„Warum machen wir Comics?“ – Jasons Graphic Novel „Hemingway“

Geschrieben am 16. April 2012

Über die alltäglichen Sorgen eines Comiczeichners.

Hemingway, Fitzgerald, Stein, Pound und Joyce sind Comiczeichner – zumindest in Jasons Graphic Novel Hemingway. Erzählt wird die Geschichte der illustren Vier: Ernest Hemingway, Scott Fitzgerald, Ezra Pound und James Joyce. Gertrude Stein, Zelda Fitzgerald, Hadley Hemingway und ein ominöser Liebhaber namens Jean-Paul spielen weitestgehend nur Nebenrollen. Orientiert sich der Inhalt zu Anfang sehr an einzelnen Anekdoten aus Hemingways Pariser Memoiren A moveable feast (dt. Paris – Ein Fest fürs Leben), so endet die Geschichte in einem spannenden Krimi in Pulp-Fiction-Manier.

Die Story spielt – wie könnte es anders sein – in den 20er Jahren in Paris, wo sich die genannten Protagonisten realiter zum Teil erstmalig trafen und mehr oder weniger anfreundeten. Die vier Autoren hängen in Bars herum, fürchten sich vor dem weißen Blatt Papier, grübeln über den Job als Schriftsteller (“Warum machen wir Comics?“) und versuchen irgendwie über die Runden zu kommen. Insbesondere Hemingway und Fitzgerald leiden unter dem ständigen Geldmangel, weshalb sie mit ihren Schriftstellerkumpanen einen alle Probleme lösenden Coup planen. Dieser ist grandios und aus den unterschiedlichen Perspektiven der Beteiligten erzählt. Resultat ist ein unterhaltsamer Comic mit einem überraschenden Ende.

Der Zeichner Jason, 1965 in Molde/ Norwegen geboren, zeichnet seit den 80er Jahren Comics und insbesondere Graphic Novels. Seit 2001 setzt er anthropomorphe Tiere als Stilmittel ein. So auch in seinem neuesten Werk Hemingway, in der Joyce als Rabe, Hemingway und Co. als Hunde daherkommen.

Wer nicht zumindest das Hemingwaysche Meisterwerk A moveable feast kennt, wird einige Szenen im Laufe der Geschichte nicht verstehen, da ohne Background nicht alle Zeichnungen Sinn ergeben. Schwierig wird es insbesondere, wenn ohne Erzählkästen und Mono- bzw. Dialoge gearbeitet wurde. Dies gilt aber nur für sehr wenige der erzählerischen Aufzüge.
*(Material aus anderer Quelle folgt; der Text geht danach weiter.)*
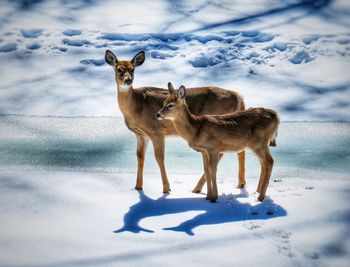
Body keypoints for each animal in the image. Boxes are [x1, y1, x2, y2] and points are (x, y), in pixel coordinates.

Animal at [104, 50, 246, 194]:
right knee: (239, 150)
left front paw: (166, 188)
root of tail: (239, 97)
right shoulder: (141, 134)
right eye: (119, 69)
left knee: (223, 152)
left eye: (132, 69)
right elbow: (140, 157)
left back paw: (199, 188)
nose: (128, 80)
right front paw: (138, 186)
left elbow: (159, 158)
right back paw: (240, 184)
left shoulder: (156, 131)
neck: (136, 106)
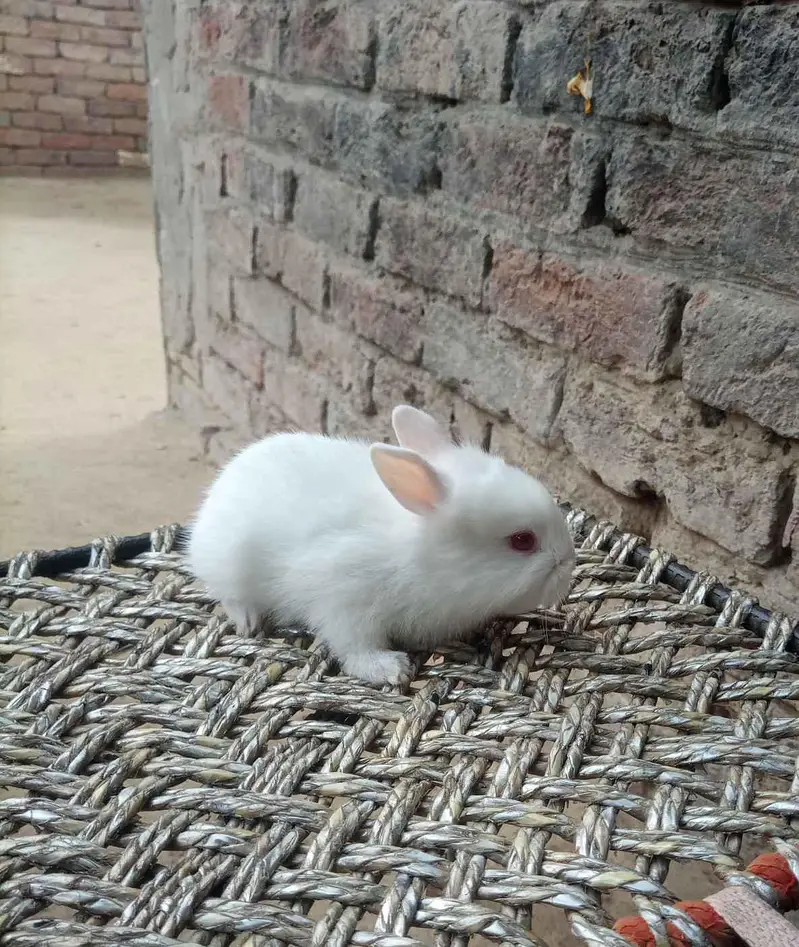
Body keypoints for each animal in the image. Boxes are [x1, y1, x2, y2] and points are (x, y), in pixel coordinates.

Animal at [187, 405, 576, 685]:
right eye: (522, 540)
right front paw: (390, 669)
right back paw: (248, 621)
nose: (569, 562)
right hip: (228, 563)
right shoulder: (344, 598)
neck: (419, 557)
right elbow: (353, 646)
Die Bilder sind sehr nüchtern gezeichnet: Die Augen der Personen sind ausdruckslos weiß, Gestik und Mimik sind gar nicht oder kaum vorhanden. Auch die Hintergründe sind oftmals sehr reduziert gezeichnet. Hierdurch treten die Hauptakteure und insbesondere die schnörkellos erzählte Geschichte in den Fokus des Lesers und Betrachters. Die Bilder bekommen somit fast durchgängig eine trübe und etwas melancholische Stimmung. Dies ist insofern gelungen und passend, als die Gesprächsthemen der Protagonisten grundsätzlich existentieller Natur sind und letztlich fast durchgehend Geldsorgen, Unzulänglichkeiten, Zukunftsängste und persönliche Niederlagen umfassen.
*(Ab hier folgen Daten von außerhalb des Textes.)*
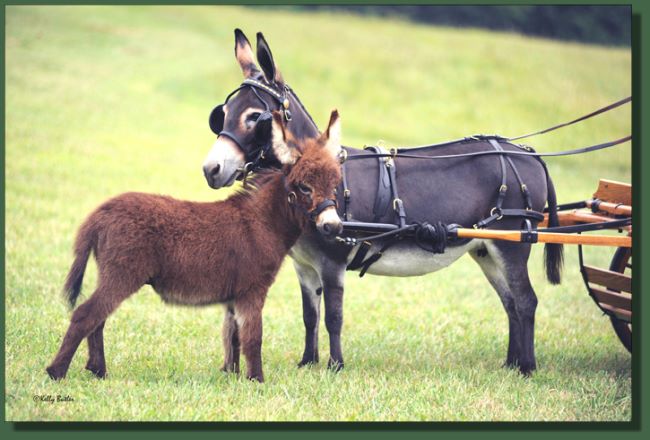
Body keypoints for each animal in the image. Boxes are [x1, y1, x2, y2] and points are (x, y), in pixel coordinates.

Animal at [47, 110, 344, 383]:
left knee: (98, 319)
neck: (263, 221)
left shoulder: (234, 296)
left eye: (335, 186)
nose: (333, 226)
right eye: (304, 187)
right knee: (85, 315)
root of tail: (101, 212)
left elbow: (232, 335)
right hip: (122, 275)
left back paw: (97, 370)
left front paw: (231, 374)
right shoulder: (252, 290)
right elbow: (253, 337)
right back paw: (56, 372)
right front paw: (256, 379)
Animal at [201, 29, 563, 375]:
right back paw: (511, 364)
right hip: (486, 248)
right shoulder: (304, 266)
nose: (210, 170)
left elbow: (333, 316)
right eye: (222, 115)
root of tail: (529, 154)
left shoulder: (332, 262)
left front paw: (335, 366)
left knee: (526, 301)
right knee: (511, 302)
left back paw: (527, 368)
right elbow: (309, 316)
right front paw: (308, 362)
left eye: (254, 118)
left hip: (512, 243)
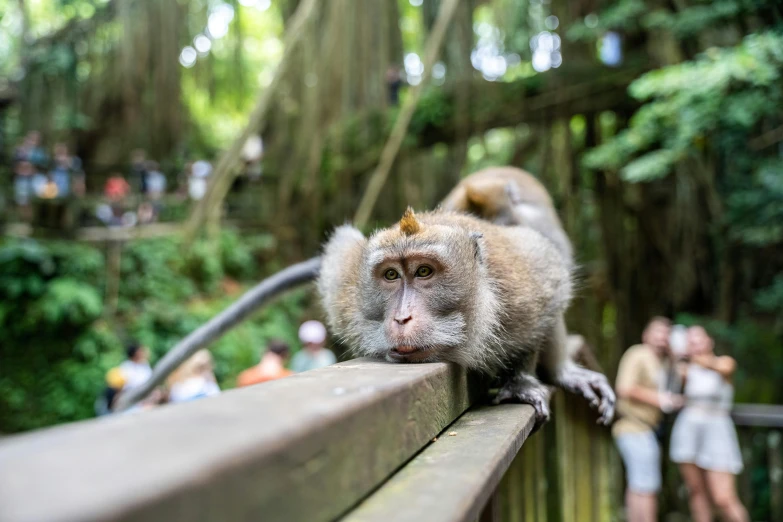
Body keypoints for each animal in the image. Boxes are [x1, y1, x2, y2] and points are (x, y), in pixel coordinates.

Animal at [316, 168, 616, 426]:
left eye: (423, 271)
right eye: (391, 275)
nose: (402, 318)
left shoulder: (524, 284)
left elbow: (548, 293)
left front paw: (520, 380)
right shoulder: (344, 293)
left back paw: (561, 372)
Mit der 48-seitigen Graphic Novel Hemingway, legt Jason ein wunderbares Stück gezeichnete Literatur vor. Für Schwärmer und Liebhaber der Roaring Twenties und der Lost Generation ist Hemingway ein sehr empfehlenswertes Buch. Die Anekdoten haben einen hohen Wiedererkennungswert mit dem Paris-Roman A moveable feast, ohne aber das Werk Hemingways einfach nur nachzuerzählen. Zwar bietet Jasons Hemingway auch für Nicht-Kenner eine kurzweilige Lektüre, doch das eigentliche Zielklientel scheint dies nicht zu sein.

Jasons Graphic Novel Hemingway erschien in deutscher Übersetzung bei reprodukt und kostet 13 Euro.